About this task =
In the material below, some lines carry "Enterprise". Copy each such line.

[Start of section]

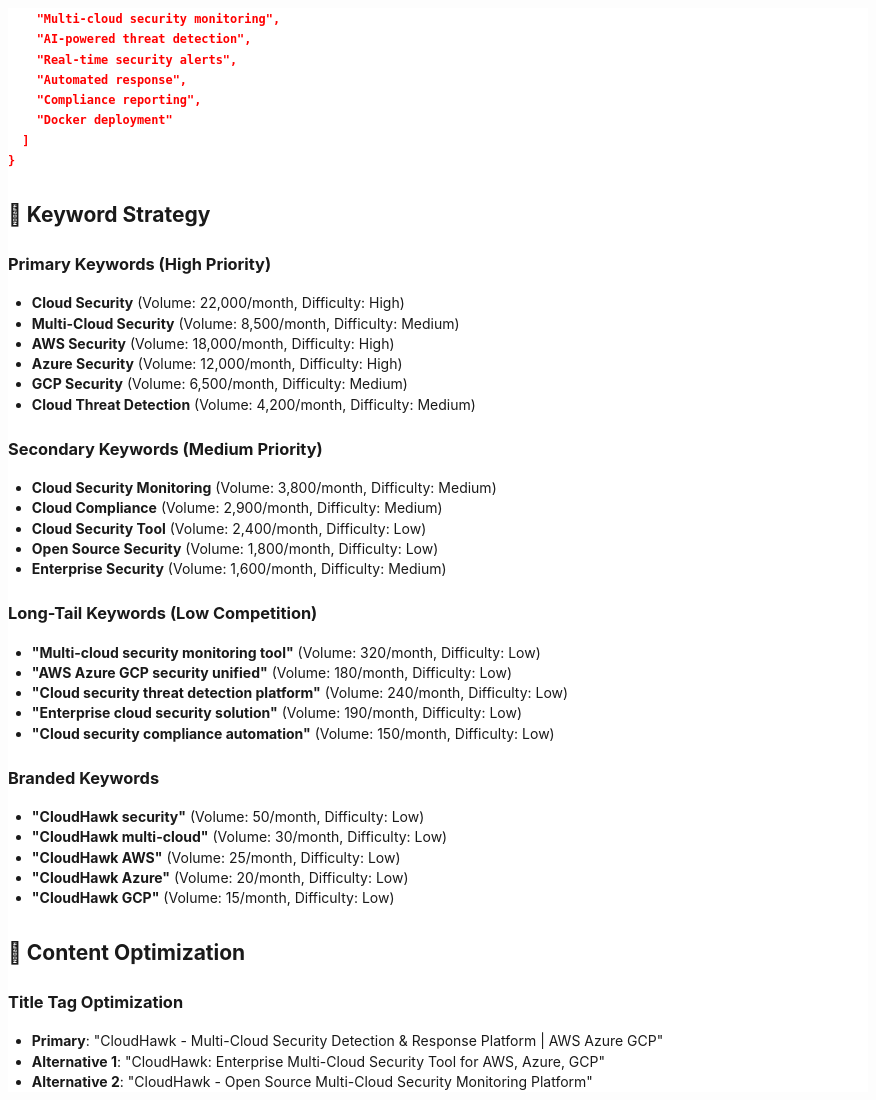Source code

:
 ```json
    "Multi-cloud security monitoring",
    "AI-powered threat detection",
    "Real-time security alerts",
    "Automated response",
    "Compliance reporting",
    "Docker deployment"
  ]
}
```

## 🎯 **Keyword Strategy**

### **Primary Keywords (High Priority)**
- **Cloud Security** (Volume: 22,000/month, Difficulty: High)
- **Multi-Cloud Security** (Volume: 8,500/month, Difficulty: Medium)
- **AWS Security** (Volume: 18,000/month, Difficulty: High)
- **Azure Security** (Volume: 12,000/month, Difficulty: High)
- **GCP Security** (Volume: 6,500/month, Difficulty: Medium)
- **Cloud Threat Detection** (Volume: 4,200/month, Difficulty: Medium)

### **Secondary Keywords (Medium Priority)**
- **Cloud Security Monitoring** (Volume: 3,800/month, Difficulty: Medium)
- **Cloud Compliance** (Volume: 2,900/month, Difficulty: Medium)
- **Cloud Security Tool** (Volume: 2,400/month, Difficulty: Low)
- **Open Source Security** (Volume: 1,800/month, Difficulty: Low)
- **Enterprise Security** (Volume: 1,600/month, Difficulty: Medium)

### **Long-Tail Keywords (Low Competition)**
- **"Multi-cloud security monitoring tool"** (Volume: 320/month, Difficulty: Low)
- **"AWS Azure GCP security unified"** (Volume: 180/month, Difficulty: Low)
- **"Cloud security threat detection platform"** (Volume: 240/month, Difficulty: Low)
- **"Enterprise cloud security solution"** (Volume: 190/month, Difficulty: Low)
- **"Cloud security compliance automation"** (Volume: 150/month, Difficulty: Low)

### **Branded Keywords**
- **"CloudHawk security"** (Volume: 50/month, Difficulty: Low)
- **"CloudHawk multi-cloud"** (Volume: 30/month, Difficulty: Low)
- **"CloudHawk AWS"** (Volume: 25/month, Difficulty: Low)
- **"CloudHawk Azure"** (Volume: 20/month, Difficulty: Low)
- **"CloudHawk GCP"** (Volume: 15/month, Difficulty: Low)

## 📝 **Content Optimization**

### **Title Tag Optimization**
- **Primary**: "CloudHawk - Multi-Cloud Security Detection & Response Platform | AWS Azure GCP"
- **Alternative 1**: "CloudHawk: Enterprise Multi-Cloud Security Tool for AWS, Azure, GCP"
- **Alternative 2**: "CloudHawk - Open Source Multi-Cloud Security Monitoring Platform"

[End of section]

Result for this task =
- **Enterprise Security** (Volume: 1,600/month, Difficulty: Medium)
- **"Enterprise cloud security solution"** (Volume: 190/month, Difficulty: Low)
- **Alternative 1**: "CloudHawk: Enterprise Multi-Cloud Security Tool for AWS, Azure, GCP"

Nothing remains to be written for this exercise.